About midnight, or a little before, the sentry at the door espied some men with guns, and he gave the word to man the doors and the walk was crowded. Immediately the Sheriff and his company marched up fast, within about ten rods of the door, and then the word was given, take care, and then, fire! Three fired immediately. The word fire was repeated; G—d d—n you, fire; send them to hell, was most or all the words that were to be heard for some time; on which there were several men wounded; one was shot with four bullets, one of which went through his brain, of which wound he died next day. Then they rushed in with their guns, swords, and clubs, and did most cruelly mammock several more, and took some that were not wounded, and those that were, and crowded them all into close prison together, and told them that they should all be in hell before the next night, and that they did wish that there were forty more in the same case with that dying man. When they put him into prison they took and dragged him as one would a dog, and would mock him as he lay gasping, and make sport for themselves at his dying motions. The people that escaped took prudent care to notify the people in the County, and also in the Government of New-Hampshire and the Bay, which being justly alarmed at such an unheard-of and aggravated piece of murder, did kindly interpose in our favour.

On Tuesday, the 14th instant, about twelve o' clock, nearly two hundred men, well armed, came from New-Hampshire Government, and before night there were several of the people of Cumberland County returned and took up all they knew of, that were in the horrid massacre, and confined them under a strong guard; and afterwards they confined as many as they could get evidence against, except several that did escape for their lives. On the 15th instant, the body formed chose a Moderator and Clerk, and chose a Committee to see that the Coroner' s Jury of inquest were just, impartial men; which Jury, on their oath, did bring in, that W˙ Patterson, &c˙, &c˙, did, on the 13th of March instant, by force and arms, make an assault on the body of William French, then and there lying dead, and shot him through the head with a bullet, of which wound he died, and not otherwise. Then the criminals were confined in close prison, and, on the evening of the same day, and early the next morning, a large number came from the Southern part of the County of Cumberland and the Bay Province. It is computed that in the whole there were five hundred good martial soldiers, well equipped for war, that had gathered.
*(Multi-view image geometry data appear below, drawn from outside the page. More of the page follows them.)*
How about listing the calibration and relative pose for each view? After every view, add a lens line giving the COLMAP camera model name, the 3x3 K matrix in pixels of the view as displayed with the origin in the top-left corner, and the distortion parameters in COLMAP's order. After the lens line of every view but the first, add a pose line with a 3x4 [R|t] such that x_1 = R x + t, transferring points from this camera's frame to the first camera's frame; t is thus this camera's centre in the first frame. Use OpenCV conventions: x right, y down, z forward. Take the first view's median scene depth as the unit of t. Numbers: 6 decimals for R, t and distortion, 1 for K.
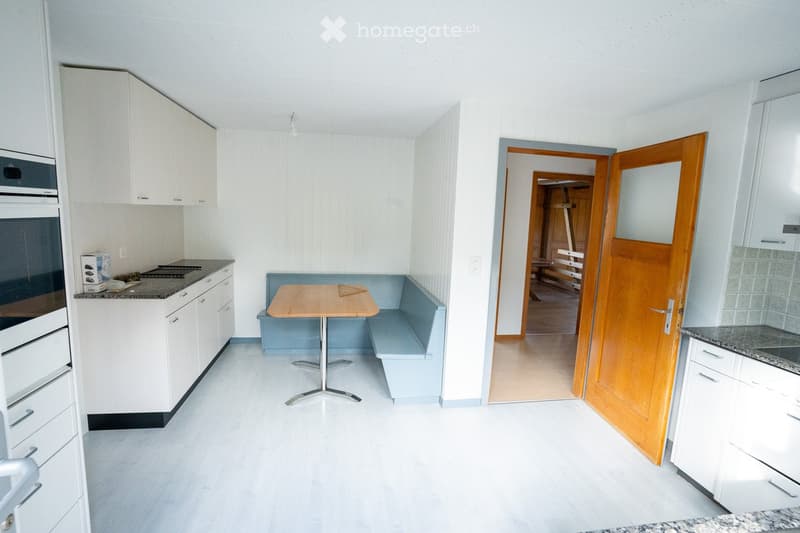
lens RADIAL K [[394.7, 0, 398.7], [0, 394.7, 266.9], [0, 0, 1]] dist [-0.041436, 0.008631]
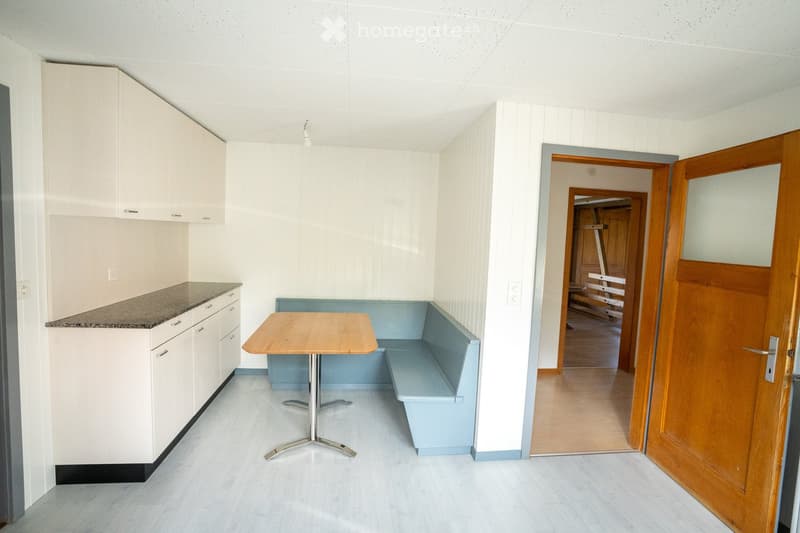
lens RADIAL K [[394.7, 0, 397.9], [0, 394.7, 265.7], [0, 0, 1]] dist [-0.041436, 0.008631]
pose [[0.998912, 0.004543, -0.046420, -0.017073], [-0.007390, 0.998089, -0.061347, -0.005895], [0.046053, 0.061623, 0.997036, 0.135733]]
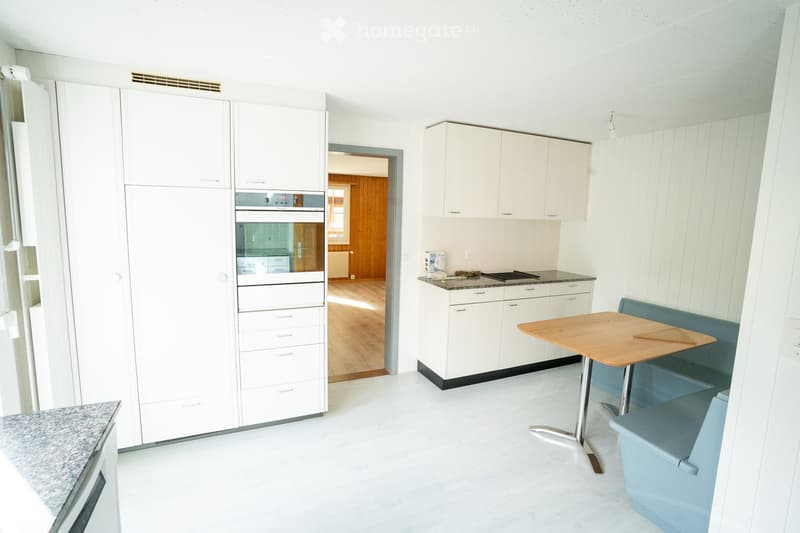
lens RADIAL K [[394.7, 0, 398.4], [0, 394.7, 263.6], [0, 0, 1]] dist [-0.041436, 0.008631]
pose [[0.272147, 0.094703, -0.957584, 0.471192], [-0.151135, 0.987001, 0.054660, -0.040653], [0.950313, 0.129849, 0.282922, 0.369180]]
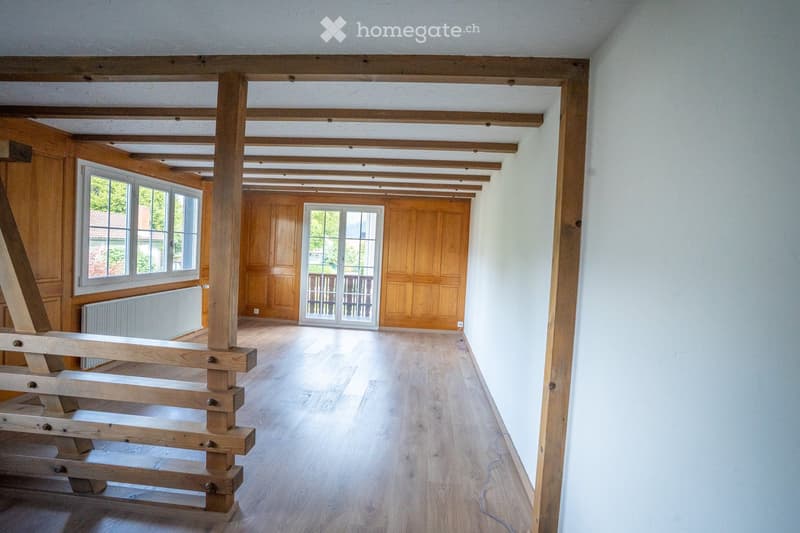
lens RADIAL K [[394.7, 0, 400.8], [0, 394.7, 258.8], [0, 0, 1]] dist [-0.041436, 0.008631]
pose [[0.239018, -0.047628, 0.969846, 0.725333], [0.100421, 0.994653, 0.024098, -0.189916], [-0.965808, 0.091633, 0.242523, 1.945289]]
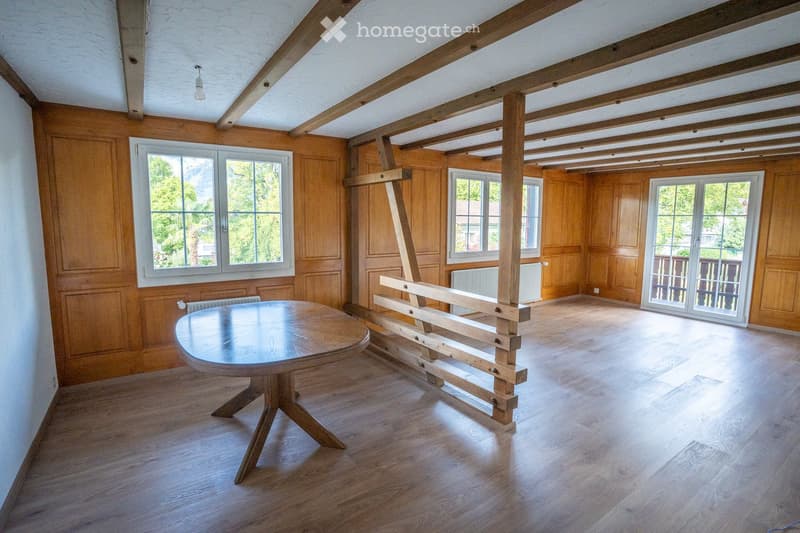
lens RADIAL K [[390.2, 0, 401.9], [0, 390.2, 264.3], [0, 0, 1]] dist [-0.030499, 0.002950]
pose [[0.902738, -0.073254, 0.423909, 0.704892], [0.081498, 0.996673, -0.001324, -0.161068], [-0.422401, 0.035743, 0.905704, 1.714116]]
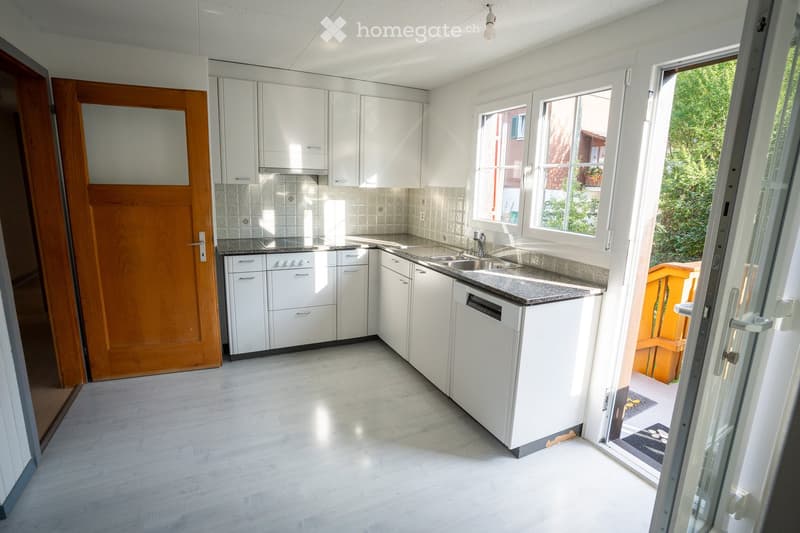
lens RADIAL K [[394.7, 0, 399.0], [0, 394.7, 262.1], [0, 0, 1]] dist [-0.041436, 0.008631]
pose [[-0.301709, -0.230360, 0.925152, -0.446679], [0.092055, 0.958799, 0.268758, -0.069259], [-0.948945, 0.166251, -0.268073, 0.561341]]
On the 16th instant the body assembled, but being so numerous that they could not do business, there was a vote passed to choose a large Committee to represent the whole, and that this Committee should consist of men who did not belong to the County of Cumberland, as well as of those that did belong thereto: which was done. After the most critical and impartial examination of evidence, voted, that the heads of them should be confined in Northampton Jail, till they could have a fair trial, and those that did not appear so guilty, should be under bonds, holden to answer at the next Court of Oyer and Terminer, in the County aforesaid; which was agreed to. On the 17th instant, bonds were taken for those that were to be bound, and the rest set out under a strong guard for Northampton.
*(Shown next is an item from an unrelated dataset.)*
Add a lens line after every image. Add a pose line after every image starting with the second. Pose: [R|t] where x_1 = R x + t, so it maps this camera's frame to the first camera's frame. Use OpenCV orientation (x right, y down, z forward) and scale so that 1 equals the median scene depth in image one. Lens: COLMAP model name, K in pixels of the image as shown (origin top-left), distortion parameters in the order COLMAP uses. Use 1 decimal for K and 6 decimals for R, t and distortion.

We, the Committee aforesaid, embrace this opportunity to return our most grateful acknowledgments and sincere thanks to our truly wise and patnotick friends in the Government


of New-Hampshire and the Massachusetts-Bay, for their kind and benevolent interposition in our favour, at such a time of distress and confusion aforesaid; strongly assuring them that we shall be always ready for their aid and assistance, if by the dispensation of Divine Providence we are called thereto.